On Fri, 8 Nov 2013, David Laight wrote:

> > The whole idea of TD fragments is exceedingly cloudy.  The definition
> > doesn't make sense, and the spec doesn't say what the actual hardware
> > restrictions are, i.e., what is the underlying reality that the TD
> > fragment concept wants to express.
> 
> I think that a TD fragment boundary exists whenever a TRB/dma boundary
> lines up with the packet boundary.

The spec doesn't say that.

> > Even if you do your best to ignore the whole idea, there still appear
> > to be certain restrictions you need to obey.  In addition to the
> > question of where Link TRBs are allowed, you also have to worry about
> > TDs whose size isn't a multiple of the Max Burst Payload (MBP) size =
> > MaxBurstSize * MaxPacketSize.
> 
> I'm not certain what MaxBurstSize and MaxPacketSize are, but the important
> number is the MBP. I'm fairly sure that is the value returned by
> GET_MAX_PACKET() - 1024 for USB3 bulk endpoints.

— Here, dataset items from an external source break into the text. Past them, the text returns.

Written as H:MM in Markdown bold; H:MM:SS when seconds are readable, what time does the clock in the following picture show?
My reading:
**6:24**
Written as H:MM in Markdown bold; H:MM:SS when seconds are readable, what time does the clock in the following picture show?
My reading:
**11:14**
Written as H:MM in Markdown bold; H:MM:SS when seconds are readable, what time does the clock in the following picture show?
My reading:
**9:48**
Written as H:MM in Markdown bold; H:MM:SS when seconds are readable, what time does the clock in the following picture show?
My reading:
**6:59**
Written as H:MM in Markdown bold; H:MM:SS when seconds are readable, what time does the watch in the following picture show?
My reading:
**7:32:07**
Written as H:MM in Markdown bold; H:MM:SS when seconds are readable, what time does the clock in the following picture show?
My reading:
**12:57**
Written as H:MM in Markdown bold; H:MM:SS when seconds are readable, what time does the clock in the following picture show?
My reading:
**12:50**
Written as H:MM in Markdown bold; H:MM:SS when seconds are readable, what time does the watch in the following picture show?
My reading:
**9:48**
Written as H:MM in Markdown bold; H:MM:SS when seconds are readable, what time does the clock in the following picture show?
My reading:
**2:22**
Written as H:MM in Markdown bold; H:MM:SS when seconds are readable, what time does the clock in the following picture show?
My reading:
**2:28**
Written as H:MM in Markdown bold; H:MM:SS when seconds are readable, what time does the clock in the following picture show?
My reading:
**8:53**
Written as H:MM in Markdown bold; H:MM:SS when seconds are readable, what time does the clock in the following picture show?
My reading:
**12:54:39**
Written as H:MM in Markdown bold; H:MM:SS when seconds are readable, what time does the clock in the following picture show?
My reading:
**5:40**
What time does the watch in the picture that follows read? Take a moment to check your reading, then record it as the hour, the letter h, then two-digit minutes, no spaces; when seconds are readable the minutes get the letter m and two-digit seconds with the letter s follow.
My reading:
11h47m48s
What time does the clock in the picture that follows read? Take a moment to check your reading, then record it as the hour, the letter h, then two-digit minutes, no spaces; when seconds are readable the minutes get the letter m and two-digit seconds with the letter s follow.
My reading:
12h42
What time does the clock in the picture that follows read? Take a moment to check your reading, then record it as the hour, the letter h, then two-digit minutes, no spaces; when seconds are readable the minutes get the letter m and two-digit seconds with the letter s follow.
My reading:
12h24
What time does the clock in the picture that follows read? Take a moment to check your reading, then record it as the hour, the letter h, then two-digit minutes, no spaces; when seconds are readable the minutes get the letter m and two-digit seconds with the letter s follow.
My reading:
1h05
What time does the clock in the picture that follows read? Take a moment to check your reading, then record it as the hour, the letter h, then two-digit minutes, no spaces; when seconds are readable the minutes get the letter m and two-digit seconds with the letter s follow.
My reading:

GET_MAX_PACKET always returns MaxPacketSize, and for USB-3 bulk
endpoints, MaxPacketSize is always 1024.  MaxBurstSize can be anything
from 1 to 16.

> > According to my version of the spec (Rev 1.0, dated 5/21/2010), if a TD
> > is larger than the MBP and its length isn't a multiple of the MBP, then
> > the last MBP boundary in the TD must also be a TRB boundary.  This
> > follows from two statements in section 4.11.7.1:
> > 
> > 	If the TD Transfer Size is an even multiple of the MBP then all
> > 	TD Fragments shall define exact multiples of MBP data bytes.
> > 	If not, then only the last TD Fragment shall define less than
> > 	MBP data (or the Residue) bytes.
> 
> No, that doesn't stop there being only 1 TD fragment.
> (I think it means exact multiple of the MBP.)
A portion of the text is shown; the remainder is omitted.